Online Gambling Rises by 20% in the Netherlands

Flag of the Netherlands on a stand
In the last two years, online gambling has increased by 20% in the Netherlands.

30-second summary

  • Online gambling in the Netherlands has increased by 20% over the past two years
  • No type of online gambling is legal in the country
  • Remote Gambling Bill has been in limbo since 2016
  • Dutch authorities have been clamping down on errant operators

Rising participation levels

The number of people gambling online in the Netherlands has increased by more than 20% over the past two years, even though it’s illegal.

These figures come from an independent agency that focuses on research and consultancy work. Its studies show that about 1.86 million citizens in the Netherlands, which has a total population of 17 million, engaged in some type of unlawful gambling in 2018.

A similar study in 2016 found 300,000 fewer participants. According to the firm’s estimates, about $679m (£521m) was spent on unlawful gambling in 2018, so the country is missing out on a significant source of revenue because it cannot tax these illicit revenues.

The survey, conducted in November 2018, drew 15,000 responses from people aged 18 to 80 years old. It was commissioned by the Holland Casino, which is the country’s state-owned casino monopoly. About 38% of the respondents said they gambled in some form, with 18% of them saying they did so online.

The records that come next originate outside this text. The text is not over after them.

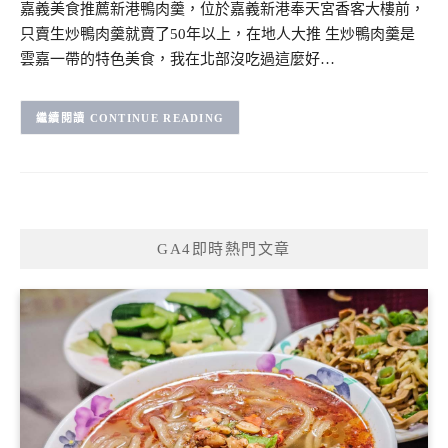
嘉義美食推薦新港鴨肉羹，位於嘉義新港奉天宮香客大樓前，
只賣生炒鴨肉羹就賣了50年以上，在地人大推 生炒鴨肉羹是
雲嘉一帶的特色美食，我在北部沒吃過這麼好…
CONTINUE READING
GA4即時熱門文章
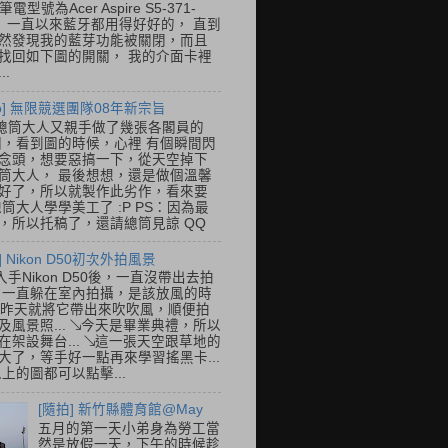
筆電型號為Acer Aspire S5-371-
E， 一直以來藍牙都用得好好的， 直到
然發現我的藍芽功能被關閉，而且
找回如下圖的開關， 我的介面卡裡
..
so] 無限競選團隊08年新宗旨
總筒大人又親手做了幾張各閣員的
o圖，看到圖的時候，心裡 有個瞬間閃
念頭，想要惡搞一下，從天空掉下
筒大人， 最後想想，還是做個溫馨
好了，所以就製作此劣作，看來要
總筒大人學學美工了 :P PS：因為最
，所以托稿了，還請總筒見諒 QQ
] Nikon D50初次外拍風景
入手Nikon D50後，一直沒帶出去拍
 一直躲在室內拍攝，是該放風的時
.. 昨天就將它帶出來吹吹風，順便拍
及風景照... ↘今天是畢業典禮，所以
在架設舞台... ↘這一張天空跟草地的
大了，等手好一點再來學習搖黑卡...
以上的圖都可以點擊...
[隨拍] 新竹縣體育館@May
五月的第一天小弟身為勞工當
然是放假一天，下午的時候趁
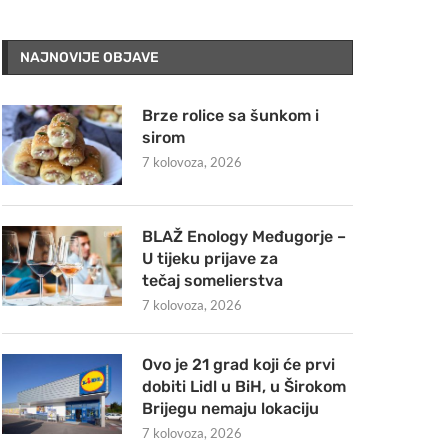
NAJNOVIJE OBJAVE
Brze rolice sa šunkom i
sirom
7 kolovoza, 2026
BLAŽ Enology Međugorje –
U tijeku prijave za
tečaj somelierstva
7 kolovoza, 2026
Ovo je 21 grad koji će prvi
dobiti Lidl u BiH, u Širokom
Brijegu nemaju lokaciju
7 kolovoza, 2026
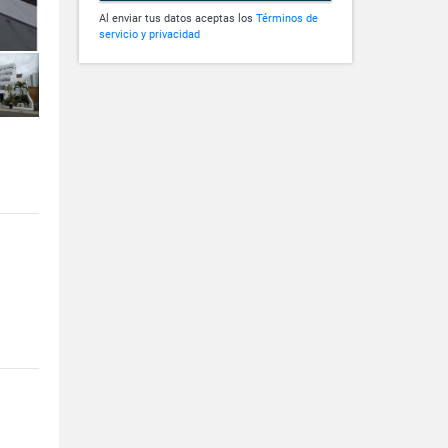
Al enviar tus datos aceptas los
Términos de
servicio y privacidad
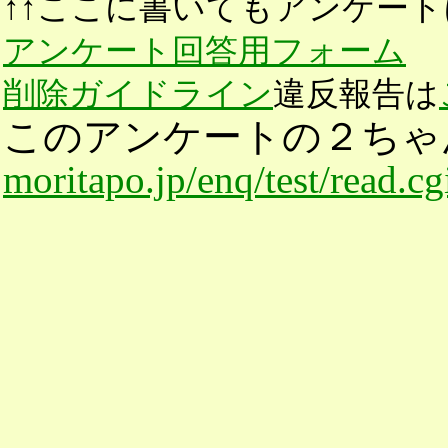
↑↑ここに書いてもアンケート
アンケート回答用フォーム
削除ガイドライン
違反報告は
このアンケートの２ちゃ
moritapo.jp/enq/test/read.c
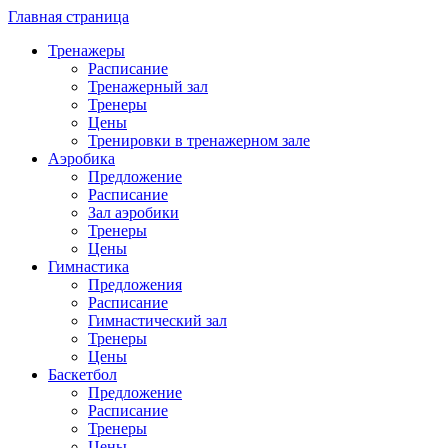
Главная страница
Тренажеры
Расписание
Тренажерный зал
Тренеры
Цены
Тренировки в тренажерном зале
Аэробика
Предложение
Расписание
Зал аэробики
Тренеры
Цены
Гимнастика
Предложения
Расписание
Гимнастический зал
Тренеры
Цены
Баскетбол
Предложение
Расписание
Тренеры
Цены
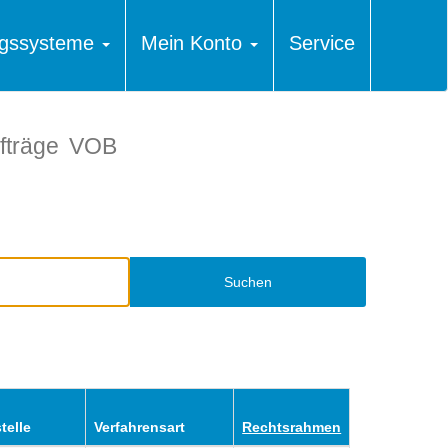
ungssysteme
Mein Konto
Service
fträge
VOB
Suchen
telle
Verfahrensart
Rechtsrahmen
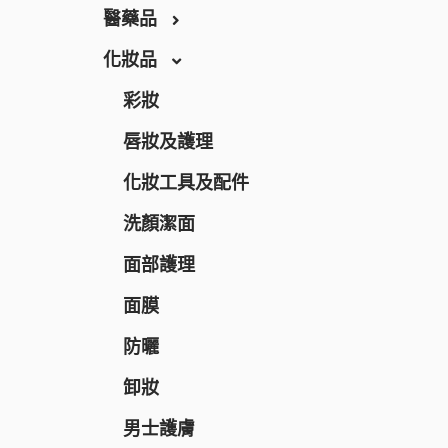
THE RETINOTIME
醫藥品
THE RETINOTIME WHITE
化妝品
保健食品
W/M AAA
養生保健
彩妝
RECiPEO
營養補充
唇妝及護理
REPLICA NOTES
維他命
化妝工具及配件
MQURE
美肌保健
洗顏潔面
KNOWLEDGE
纖體塑身
面部護理
Nake
運動營養補充
面膜
CONCRED
腸道健康
防曬
WASHBLACK
逆齡抗老
卸妝
HITS DIFFERENT
皮膚護理
男士護膚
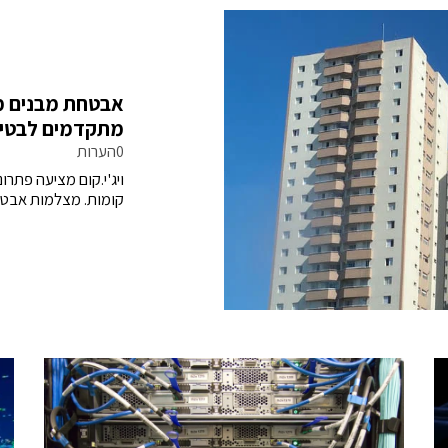
אבטחת מבנים משר
מתקדמים לבטיחו
0הערות
ויג'י.קום מציעה פתרו
קומות. מצלמות אבטחה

The most popular activities for online gambling were sports betting and bingo, with participation rates of 9%. Online casinos were at 8%, and the poker participation rate was 7%. There was a significant uptick in the levels of spending on online casino and bingo, but the sports betting online spending levels were down 9%, with poker spending dropping by nearly half from the 2016 figures.

A strong majority of the respondents were in favor of the Dutch government allowing some form of online gambling and 66% supported online sports betting.

Remote Gambling Bill

Dutch authorities plan to discuss the ongoing Remote Gambling Bill this month. The bill has been in the works for more than three years and the debate about online gambling has been ongoing since 2010. The 2016 Remote Gambling Bill was approved by a large majority in the lower house of parliament. This bill calls for a tax of 29% on all online and offline gambling revenues.

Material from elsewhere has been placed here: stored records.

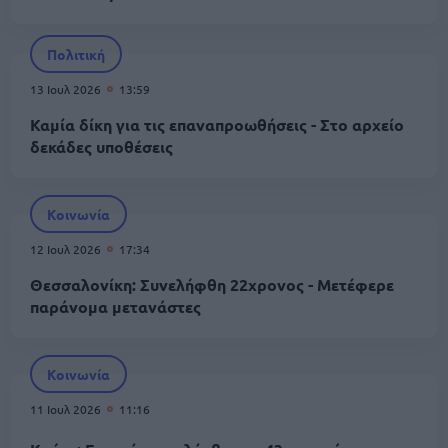
Πολιτική
13 Ιουλ 2026
13:59
Καμία δίκη για τις επαναπροωθήσεις - Στο αρχείο
δεκάδες υποθέσεις
Κοινωνία
12 Ιουλ 2026
17:34
Θεσσαλονίκη: Συνελήφθη 22χρονος - Μετέφερε
παράνομα μετανάστες
Κοινωνία
11 Ιουλ 2026
11:16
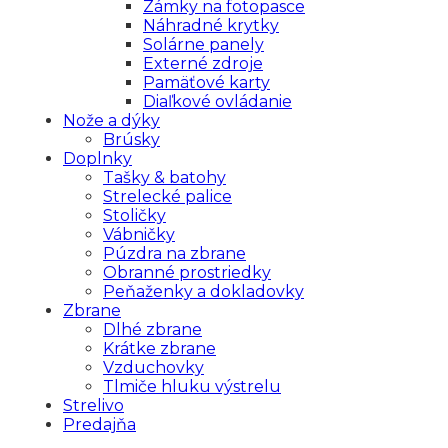
Zámky na fotopasce
Náhradné krytky
Solárne panely
Externé zdroje
Pamäťové karty
Diaľkové ovládanie
Nože a dýky
Brúsky
Doplnky
Tašky & batohy
Strelecké palice
Stoličky
Vábničky
Púzdra na zbrane
Obranné prostriedky
Peňaženky a dokladovky
Zbrane
Dlhé zbrane
Krátke zbrane
Vzduchovky
Tlmiče hluku výstrelu
Strelivo
Predajňa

Another 1.5% tax would go towards the state’s regulatory authority, the Kansspelautoriteit (KSA). Finally, another 0.5% would go toward helping those with gambling problems. However, some points in the bill caused some serious debate. For example, there was a raging debate as to whether or not the KSA could block IP addresses of Dutch residents who were using illegal online gambling platforms.

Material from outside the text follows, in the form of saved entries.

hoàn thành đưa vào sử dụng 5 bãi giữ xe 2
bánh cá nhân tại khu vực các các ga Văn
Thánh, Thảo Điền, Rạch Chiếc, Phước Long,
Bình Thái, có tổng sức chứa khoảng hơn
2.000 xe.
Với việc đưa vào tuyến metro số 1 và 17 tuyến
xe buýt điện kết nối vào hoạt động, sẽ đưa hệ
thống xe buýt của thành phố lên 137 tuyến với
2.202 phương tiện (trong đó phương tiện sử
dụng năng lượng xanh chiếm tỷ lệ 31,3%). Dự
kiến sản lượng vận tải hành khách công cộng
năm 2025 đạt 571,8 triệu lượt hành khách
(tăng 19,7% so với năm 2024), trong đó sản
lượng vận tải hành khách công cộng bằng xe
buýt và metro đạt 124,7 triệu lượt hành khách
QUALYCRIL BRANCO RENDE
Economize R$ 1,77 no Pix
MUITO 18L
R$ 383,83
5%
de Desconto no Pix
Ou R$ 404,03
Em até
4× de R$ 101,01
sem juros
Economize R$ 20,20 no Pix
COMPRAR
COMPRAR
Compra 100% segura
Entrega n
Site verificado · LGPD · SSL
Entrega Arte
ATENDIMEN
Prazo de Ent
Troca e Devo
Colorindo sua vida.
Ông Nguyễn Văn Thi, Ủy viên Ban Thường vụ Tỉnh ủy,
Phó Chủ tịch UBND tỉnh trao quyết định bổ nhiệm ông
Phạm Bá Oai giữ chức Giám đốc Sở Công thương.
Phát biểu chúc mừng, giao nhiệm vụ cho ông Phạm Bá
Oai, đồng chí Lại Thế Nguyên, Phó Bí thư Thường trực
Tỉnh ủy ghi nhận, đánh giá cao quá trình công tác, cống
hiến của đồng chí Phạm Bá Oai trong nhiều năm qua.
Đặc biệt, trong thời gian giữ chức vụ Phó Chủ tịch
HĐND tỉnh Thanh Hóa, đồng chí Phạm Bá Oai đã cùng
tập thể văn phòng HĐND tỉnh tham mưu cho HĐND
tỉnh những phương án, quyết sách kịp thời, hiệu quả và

This legislation has been delayed since 2016. There have been numerous pushes to have it re-looked at in the meantime, but not much progress has been made.

Widespread concerns exist about the legalization of online platforms in the country. Opponents believe that it will increase levels of problem gambling. However, the survey clearly shows that a significant number of Dutch citizens are already gambling online through illegal platforms.

Strict framework

The Netherlands is now clamping down hard on errant gambling practices. In addition to blocking IP addresses, errant operators have been hit with some hefty fines. The KSA continues to hunt the illegal operators and regularly hit them with six-figure fines.

In total for 2018, they issued fines of more than $1.95m (£1.5m), compared to $1.1m (£0.84m) in 2017 and $453,000 (£348,000). There were 23 sanction decisions. Of seven administration penalties, five were levied on online operators that hold international licenses. These were William Hill, CyberRock, Mr Green, Betsson, and Bet at Home. They were all seen to be illegally targeting Dutch residents.

Another key issue in the Netherlands is that of video game loot boxes. In April 2018, the Dutch Gambling Authority investigated at ten of the most popular video games that had loot boxes.

The authority ruled that four of these games violated the Dutch gambling laws and the operators were given eight weeks to resolve these issues or they would be punished with fines and bans. This is an area that many other European countries are looking at to help prevent the development of problem gambling in young people in particular.